Start of Text under study
How Allan Scherr Hacked Around the First Computer Password
New submitter MikeatWired writes "If you're like most people, you're annoyed by passwords. So who's to blame? Who invented the computer password? They probably arrived at MIT in the mid-1960s, when researchers built a massive time-sharing computer called CTSS. Technology changes. But, then again, it doesn't, writes Bob McMillan. Twenty-five years after the fact, Allan Scherr, a Ph.D. researcher at MIT in the early '60s, came clean about the earliest documented case of password theft. In the spring of 1962, Scherr was looking for a way to bump up his usage time on CTSS. He had been allotted four hours per week, but it wasn't nearly enough time to run the detailed performance simulations he'd designed for the new computer system. So he simply printed out all of the passwords stored on the system. 'There was a way to request files to be printed offline by submitting a punched card,' he remembered in a pamphlet (PDF) written last year to commemorate the invention of the CTSS. 'Late one Friday night, I submitted a request to print the password files and very early Saturday morning went to the file cabinet where printouts were placed and took the listing.' To spread the guilt around, Scherr then handed the passwords over to other users. One of them — J.C.R. Licklieder — promptly started logging into the account of the computer lab's director Robert Fano, and leaving 'taunting messages' behind."
End of Text under study
Apply what you read:
1/ Decide whether each statement agrees with the text about the first computer password. Answer yes or no for each one and quote the words of the text that decide it. (a) Scherr had been allotted four hours per week on CTSS. (b) Scherr kept the printed passwords to himself. (c) Scherr came clean ten years after the fact.
2/ According to the text about the first computer password, whose account did J.C.R. Licklieder start logging into?
3/ Write the next part of the text about the first computer password, picking up after its final sentence.
Start of Entries shown
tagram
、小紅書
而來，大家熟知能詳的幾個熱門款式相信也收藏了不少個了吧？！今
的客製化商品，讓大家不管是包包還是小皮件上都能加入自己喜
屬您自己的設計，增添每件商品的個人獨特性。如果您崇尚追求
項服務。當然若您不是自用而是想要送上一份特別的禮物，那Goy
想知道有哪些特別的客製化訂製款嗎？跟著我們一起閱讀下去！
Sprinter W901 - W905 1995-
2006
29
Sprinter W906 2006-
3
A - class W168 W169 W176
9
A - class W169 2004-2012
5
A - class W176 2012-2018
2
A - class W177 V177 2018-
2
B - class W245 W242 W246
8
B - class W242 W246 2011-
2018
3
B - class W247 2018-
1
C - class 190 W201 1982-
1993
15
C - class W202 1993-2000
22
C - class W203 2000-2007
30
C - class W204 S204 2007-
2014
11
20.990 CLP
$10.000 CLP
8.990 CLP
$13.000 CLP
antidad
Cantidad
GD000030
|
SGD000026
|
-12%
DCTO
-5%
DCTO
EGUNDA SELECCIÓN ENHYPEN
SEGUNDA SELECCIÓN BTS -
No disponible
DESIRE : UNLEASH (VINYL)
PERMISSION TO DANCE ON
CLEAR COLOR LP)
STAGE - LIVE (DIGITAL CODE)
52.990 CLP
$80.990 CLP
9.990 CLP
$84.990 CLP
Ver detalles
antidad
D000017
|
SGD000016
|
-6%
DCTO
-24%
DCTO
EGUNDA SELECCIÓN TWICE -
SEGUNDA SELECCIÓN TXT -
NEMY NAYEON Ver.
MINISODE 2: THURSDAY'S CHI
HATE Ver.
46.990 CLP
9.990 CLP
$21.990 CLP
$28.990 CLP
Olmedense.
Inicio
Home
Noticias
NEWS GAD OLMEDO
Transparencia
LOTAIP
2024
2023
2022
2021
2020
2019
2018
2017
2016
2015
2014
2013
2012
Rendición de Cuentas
End of Entries shown
Responses to the tasks:
1/
(a) Yes: "He had been allotted four hours per week"
(b) No: "To spread the guilt around, Scherr then handed the passwords over to other users."
(c) No: "Twenty-five years after the fact, Allan Scherr, a Ph.D. researcher at MIT in the early '60s, came clean"

2/ He logged into the account of Robert Fano, the computer lab's director.

3/
CTSS is notable for a lot of things. Like having the first e-mail, and the first spam.
http://opinionator.blogs.nytimes.com/2011/06/19/did-my-brother-invent-e-mail-with-tom-van-vleck-part-one/
The first documented hacking occurred earlier, to make certain networking-esque programs work.
Or something like that.
"Flyin' in just a sweet place,
Never been known to fail..."
Twenty-five years after the fact?
Try fifty...
The trouble with the world is that the stupid are cocksure and the intelligent are full of doubt.
-Bertrand Russel
On a telephone switch is a phone number a password?
In encryption is a keyphrase a password?
Regarding a bank account is your signature a password?
Is the file system address to a specific terminal a password?
I am so confuse.
Gee - modded down within 30 seconds - hit a nerve there did I?
All your mod points are belong to me!
http://xkcd.com/301/
Yeah, a nerve among people who can't stand smug idiots.
The next thing you know, cardpunches will be declared to be terrorist tools.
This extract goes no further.